With the UK Government deadlines for getting 100 per cent of all public services on line by 2006, it's somewhat disheartening to realise that to date only 50 out of 314 local authorities polled by the Society of IT Managers has actually put a CRM system in place.
The complexity of the software is one reason cited for this slow takeup. There's also the whole question of return on investment, difficult enough to predict in the private sector, but even more so in the transparency that surrounds the public sector. Frankly opportunistic vendors who talk airily of the benefits of so called Citizen Relationship Management need to put some more credible examples of ROI studies into the marketing mix.
The emergence therefore of a user led consortium of local authorities to drive CRM standards and uptake in local government is only to be welcomed. Having the input of those on the front line can only help to make the rollout of CRM across the entire country a more attractive possiblity for councils. All too often in local government circles in the UK there has been a 'not invented here' mindset that has somehow assumed that the particular needs of their local authority are in some way unique. This has simply led to a constant and unncessary reinvention of the proverbial wheel.
So I certainly welcome the National CRM programme which has been set up by the Office of the Deputy Prime Minister (ODPM) to encourage councils to use the software to become more customer friendly.

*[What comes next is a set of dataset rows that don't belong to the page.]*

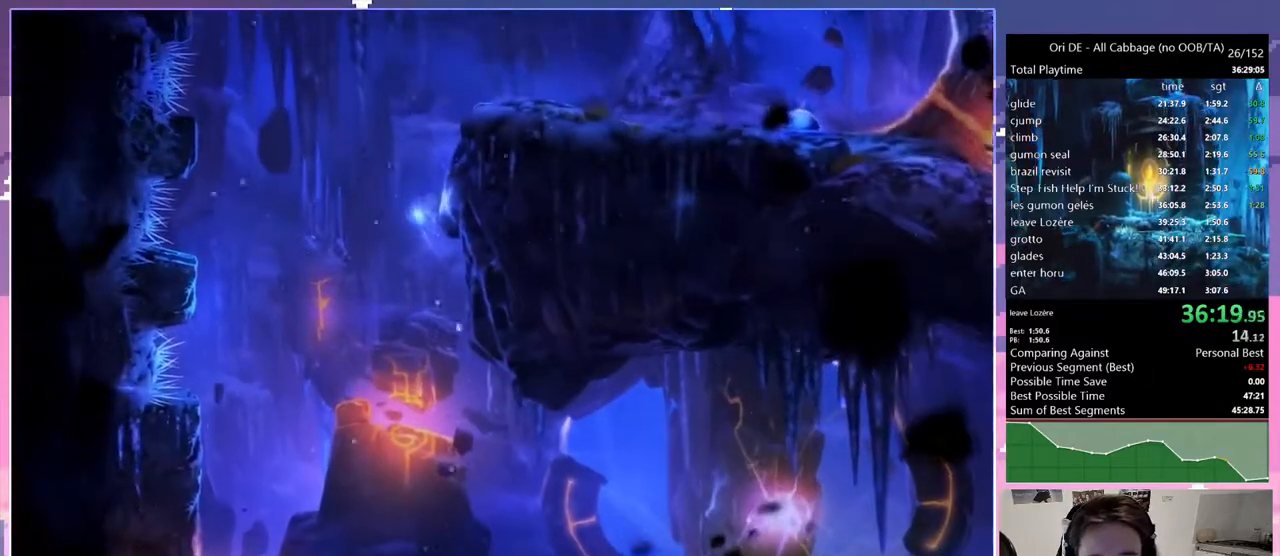
{"keys": ["d", "jump"], "events": [[100, "jump", "down"], [283, "jump", "up"], [333, "jump", "down"]]}
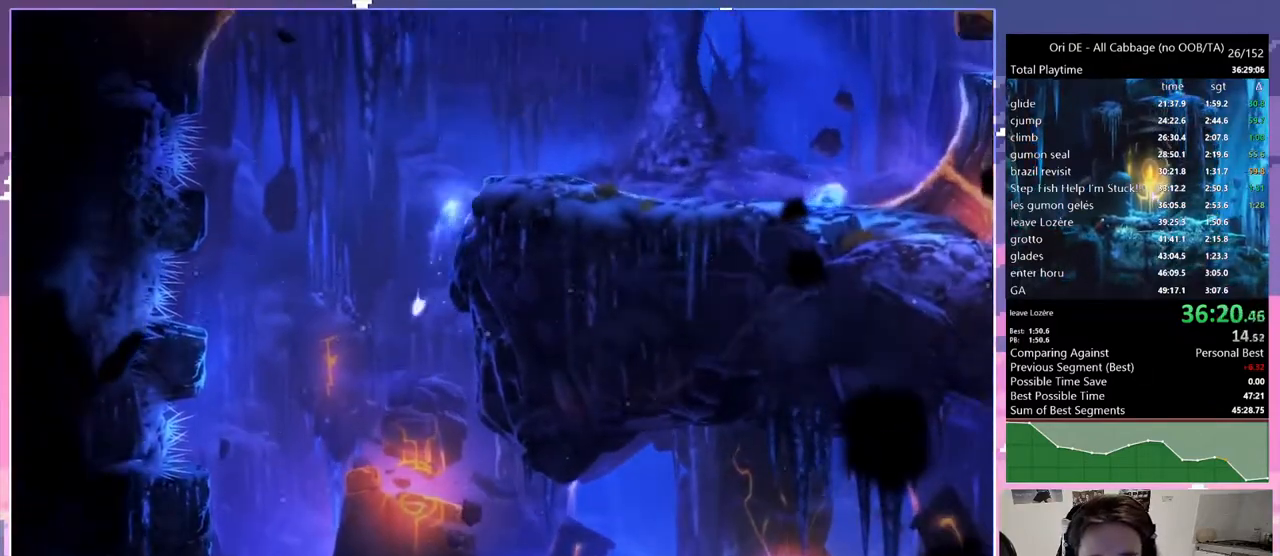
{"keys": ["d", "jump"], "events": [[67, "d", "up"], [67, "jump", "up"], [150, "d", "down"], [150, "jump", "down"], [333, "jump", "up"], [383, "jump", "down"]]}
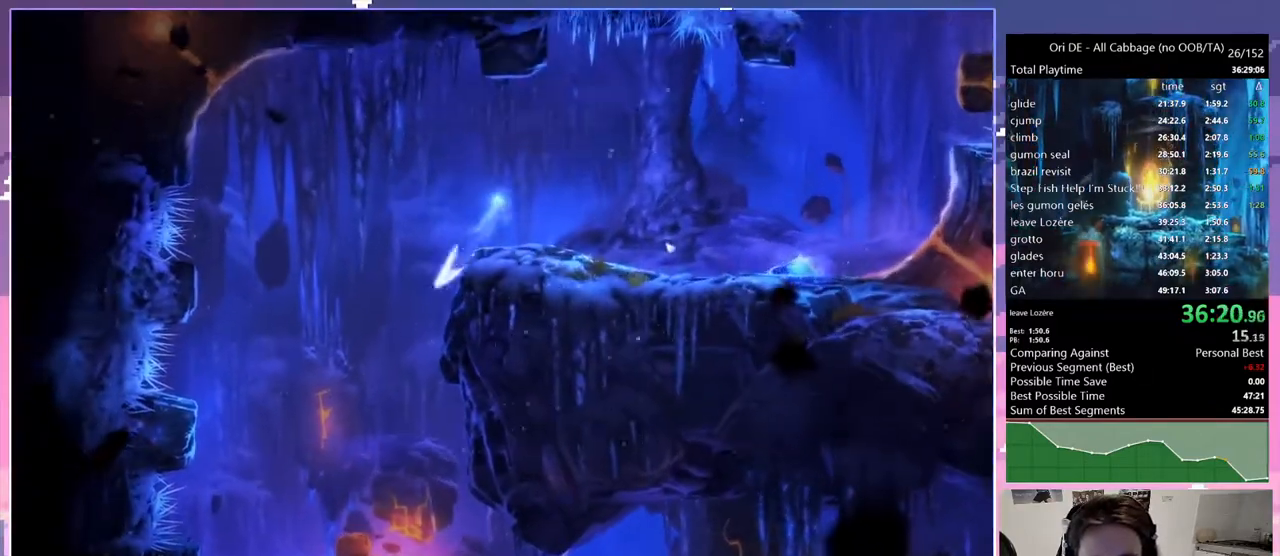
{"keys": ["d"], "events": [[83, "jump", "up"], [133, "cdash", "down"], [133, "d", "up"], [217, "cdash", "up"], [267, "s", "down"], [350, "d", "down"], [450, "s", "up"]]}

It's a shame it's falling under the remit of the bumbling John Prescott - I tend to assume that the government isn't about to give any responsibility that really matters to it to that already, shall we say overstretched, individual! - but it's a clear move in the right direction.
And it does have the advantage of being led from the front by Tower Hamlets, whose CRM implementation looks like a text book example of how to do it. With the Tower Hamlet team rallying other local authorities, there is a good chance that the progress of the programme will be in the right direction.
Now it's up to the vendors casting their rapacious eyes over all those lucrative public sector contracts - yes, that's you I'm talking about Siebel, Oracle and Microsoft! - to prove their commitment by getting right behind the National Programme. It's early days, but I note the supportive statements made so far. Let's just make sure they translate into deliverables.